* Passage to read *
------------------------------
Dihedral angles from both of the available x-ray results and model calculations indicate that the rings are twisted, although the calculations may not always capture the correct direction or exact magnitude. Errors in calculating values for da may be due to the use of a dimethylamino donor group in the calculation model rather than the dihexyl amino group found in the actual molecules. This analysis shows that the dihedral angle between aromatic rings (dr₂) is a better indicator of the degree of charge-transfer character than that between DCDHF ring and the adjacent ring (dr₁). Although these dr₂ values for each compound from x-ray results and model calculations are different, they have the same trends, with P-P 5 having the largest dihedral angle and P-T 6 having the smallest value.

Emission Spectra

The emission maxima, Stokes shift and quantum yield of the DCDHF dyes measured in toluene are summarized in Table 1 while Fig. 3 shows the normalized emission spectra of the four Ar1-Ar2 DCDHF fluorophores 5–8 in toluene. It is clear that the addition of an olefin to the single aromatic ring dye provides a significant bathochromic shift, which is accomplished with a sacrifice of quantum yield (in solution) (Table 1). On the contrary, introduction of the second aromatic ring, particularly a thiophene ring, affords not only a red shift but also increased quantum yield (Φ_F) in toluene compared with the original dyes with a single benzene or thiophene π-bridge. For example, addition of a benzene ring to the single phenyl linkage provides a small bathochromic shift of 22 nm from 486 nm for 1 to 506 nm for 5, but this is accompanied by an order-of-magnitude increase in quantum yield (4.4% to 82%). If the second ring is a thiophene, both the absorption wavelength and quantum yield are further enhanced. The T-P dye 7 has the highest quantum yield (74%) and the T-T dye 8 has the longest absorption wavelength and offers five times the quantum yield (50%) compared to the single thiophene dye 2 (11%). The trisaromatic 21 has a longer wavelength emission maximum than any of the bisaromatic dyes 5–8 while its absorption maximum wavelength is less than any of the thiophene-containing dyes 6–8; this triaromatic possesses the highest Stokes shift (4380 cm⁻¹) amongst all the DCDHF dyes studied here. The bisaromatic-vinyl compounds 24 and 25 have longer wavelength emission maxima and higher quantum yields 7% (24), 13% (25) compared with V-P 3 (2%) and V-T 4 (2%), but the quantum yields are still much lower than their corresponding bisaromatic counterparts 7 and 8.
------------------------------
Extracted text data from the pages

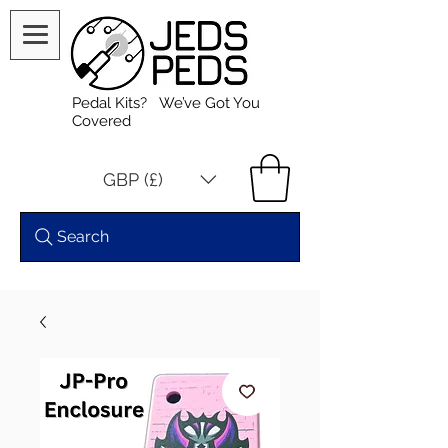
Pedal Kits? We’ve Got You
Covered
GBP (£)
Search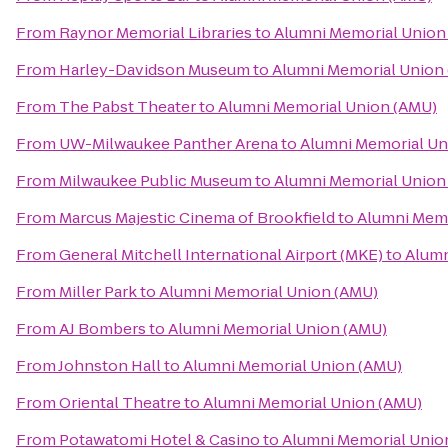
From
Raynor Memorial Libraries
to
Alumni Memorial Union
From
Harley-Davidson Museum
to
Alumni Memorial Union
From
The Pabst Theater
to
Alumni Memorial Union (AMU)
From
UW-Milwaukee Panther Arena
to
Alumni Memorial Un
From
Milwaukee Public Museum
to
Alumni Memorial Union
From
Marcus Majestic Cinema of Brookfield
to
Alumni Memo
From
General Mitchell International Airport (MKE)
to
Alumn
From
Miller Park
to
Alumni Memorial Union (AMU)
From
AJ Bombers
to
Alumni Memorial Union (AMU)
From
Johnston Hall
to
Alumni Memorial Union (AMU)
From
Oriental Theatre
to
Alumni Memorial Union (AMU)
From
Potawatomi Hotel & Casino
to
Alumni Memorial Unio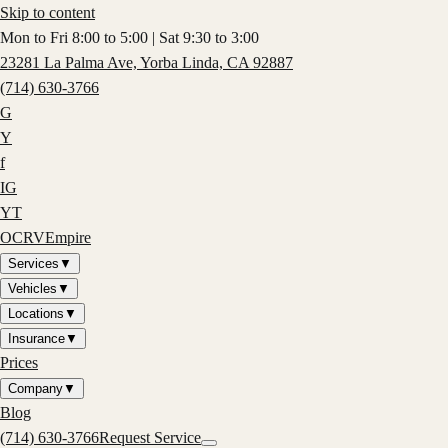
Skip to content
Mon to Fri 8:00 to 5:00 | Sat 9:30 to 3:00
23281 La Palma Ave, Yorba Linda, CA 92887
(714) 630-3766
G
Y
f
IG
YT
OCRV
Empire
Services
▼
Vehicles
▼
Locations
▼
Insurance
▼
Prices
Company
▼
Blog
(714) 630-3766
Request Service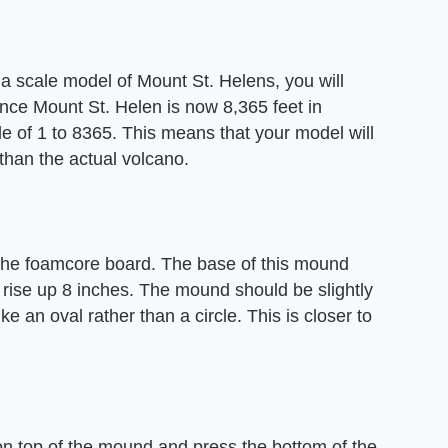
a scale model of Mount St. Helens, you will
ince Mount St. Helen is now 8,365 feet in
e of 1 to 8365. This means that your model will
 than the actual volcano.
the foamcore board. The base of this mound
rise up 8 inches. The mound should be slightly
ke an oval rather than a circle. This is closer to
 on top of the mound and press the bottom of the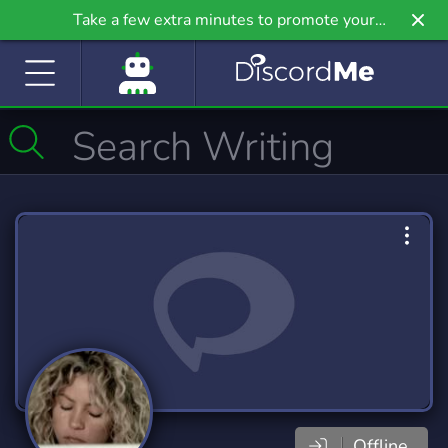
Take a few extra minutes to promote your
community even further on Griv.io, our newest
site.
Offline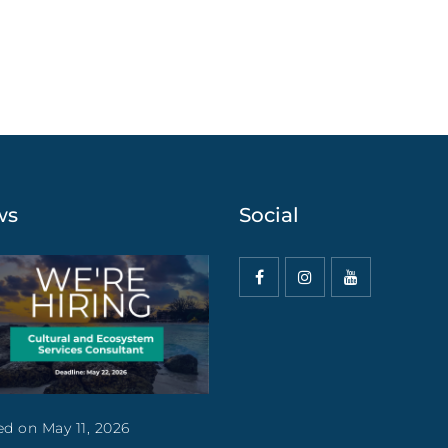
ws
Social
d on May 11, 2026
------------------------------
* What you will do *
A. Repeat, word for word, the portion of the passage on DCDHF dyes between "Dihedral angles from" and "the smallest value.", inclusive.
B. According to the passage on DCDHF dyes, which compound has the highest Stokes shift among the dyes studied, and what is that value?
C. Extend the passage on DCDHF dyes, starting after its final sentence.
The records are not required for this work.

* Answers to the problems *
A.
Dihedral angles from both of the available x-ray results and model calculations indicate that the rings are twisted, although the calculations may not always capture the correct direction or exact magnitude. Errors in calculating values for da may be due to the use of a dimethylamino donor group in the calculation model rather than the dihexyl amino group found in the actual molecules. This analysis shows that the dihedral angle between aromatic rings (dr₂) is a better indicator of the degree of charge-transfer character than that between DCDHF ring and the adjacent ring (dr₁). Although these dr₂ values for each compound from x-ray results and model calculations are different, they have the same trends, with P-P 5 having the largest dihedral angle and P-T 6 having the smallest value.

B. The trisaromatic 21, with a Stokes shift of 4380 cm⁻¹.

C.
Figure 3.

Normalized emission spectra of DCDHF fluorophores 5–8 in toluene

It is interesting to note that the P-P dye 5 has the highest Stokes shift among all the bisaromatic dyes. The Stokes shift provides information about the excited state and it is quite possible that flattening (reduction of torsion angles) of the excited state structure plays a role in this phenomenon. In the ground state, there exists a significant torsion angle between the two phenyl rings, which prevents the effective conjugation and results in a short-wavelength absorption. The very large Stokes shift is indicative of a large excited-state dipole moment and the change in electronic structure due to molecular flattening.³² The high Stokes shift for the trisaromatic 21 may also due to flattening in the excited state.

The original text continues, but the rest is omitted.